Ok here’s our starting point, 2 subdivisions, the 2 checkboard images with affine transformations.

Oof, looks like it has some kind of bulge, let’s see it with 4 subdivisions!

Looks a bit rough (literally, it looks like it is not a flat surface). Let’s keep going!

Alright let’s go to the end, we want it to look flat!!

At around 512 images, it’s really hard to tell the difference. Awesome! We did image projection without any rasterization! Here’s an animated version that incorporates a fix from an HN commenter (thanks Masterjun!)

Now for the exciting part: The SVG isn’t that big! Because we can use the `defs` of the SVG to avoid repeating the image, we only need to define each clip path!

Here’s a table of the file size as you increase subdivisions. I _think_ some differences in the matrix calculation account for the somewhat weird scaling.
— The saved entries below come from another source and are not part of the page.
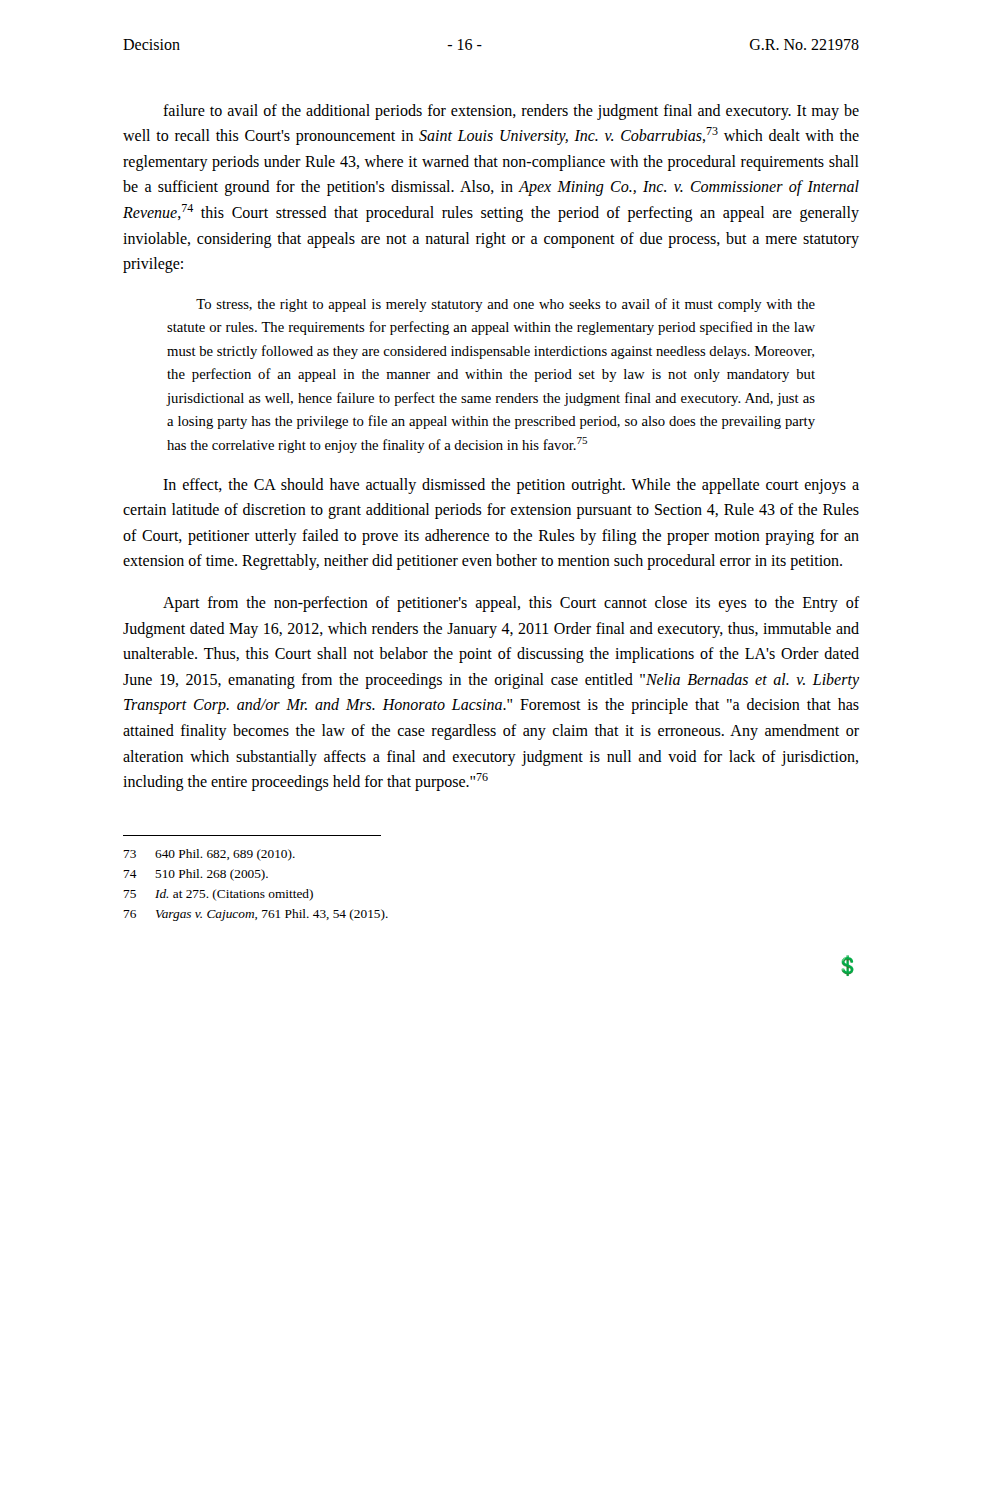Decision
- 16 -
G.R. No. 221978
failure to avail of the additional periods for extension, renders the judgment final and executory. It may be well to recall this Court's pronouncement in Saint Louis University, Inc. v. Cobarrubias,73 which dealt with the reglementary periods under Rule 43, where it warned that non-compliance with the procedural requirements shall be a sufficient ground for the petition's dismissal. Also, in Apex Mining Co., Inc. v. Commissioner of Internal Revenue,74 this Court stressed that procedural rules setting the period of perfecting an appeal are generally inviolable, considering that appeals are not a natural right or a component of due process, but a mere statutory privilege:
To stress, the right to appeal is merely statutory and one who seeks to avail of it must comply with the statute or rules. The requirements for perfecting an appeal within the reglementary period specified in the law must be strictly followed as they are considered indispensable interdictions against needless delays. Moreover, the perfection of an appeal in the manner and within the period set by law is not only mandatory but jurisdictional as well, hence failure to perfect the same renders the judgment final and executory. And, just as a losing party has the privilege to file an appeal within the prescribed period, so also does the prevailing party has the correlative right to enjoy the finality of a decision in his favor.75
In effect, the CA should have actually dismissed the petition outright. While the appellate court enjoys a certain latitude of discretion to grant additional periods for extension pursuant to Section 4, Rule 43 of the Rules of Court, petitioner utterly failed to prove its adherence to the Rules by filing the proper motion praying for an extension of time. Regrettably, neither did petitioner even bother to mention such procedural error in its petition.
Apart from the non-perfection of petitioner's appeal, this Court cannot close its eyes to the Entry of Judgment dated May 16, 2012, which renders the January 4, 2011 Order final and executory, thus, immutable and unalterable. Thus, this Court shall not belabor the point of discussing the implications of the LA's Order dated June 19, 2015, emanating from the proceedings in the original case entitled "Nelia Bernadas et al. v. Liberty Transport Corp. and/or Mr. and Mrs. Honorato Lacsina." Foremost is the principle that "a decision that has attained finality becomes the law of the case regardless of any claim that it is erroneous. Any amendment or alteration which substantially affects a final and executory judgment is null and void for lack of jurisdiction, including the entire proceedings held for that purpose."76
73640 Phil. 682, 689 (2010).
74510 Phil. 268 (2005).
75 Id. at 275. (Citations omitted)
76 Vargas v. Cajucom, 761 Phil. 43, 54 (2015).
💲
The math is fun but in the age of AI, below our pay-grade! You can check out the full source code here!

I’m excited to flesh out this 3D renderer because 3D SVGs can make great artifacts on GitHub, we want to make it so that people can easily review changes to circuit boards made with tscircuit in pull requests.

I hope you enjoyed this neat little 3D trick! Back to coding…

Edit: A fine HN user found a bug in the projection (thank you Masterjun and badmintonbaseba!) the code now correctly finds the subdivided triangle’s affine transformations properly!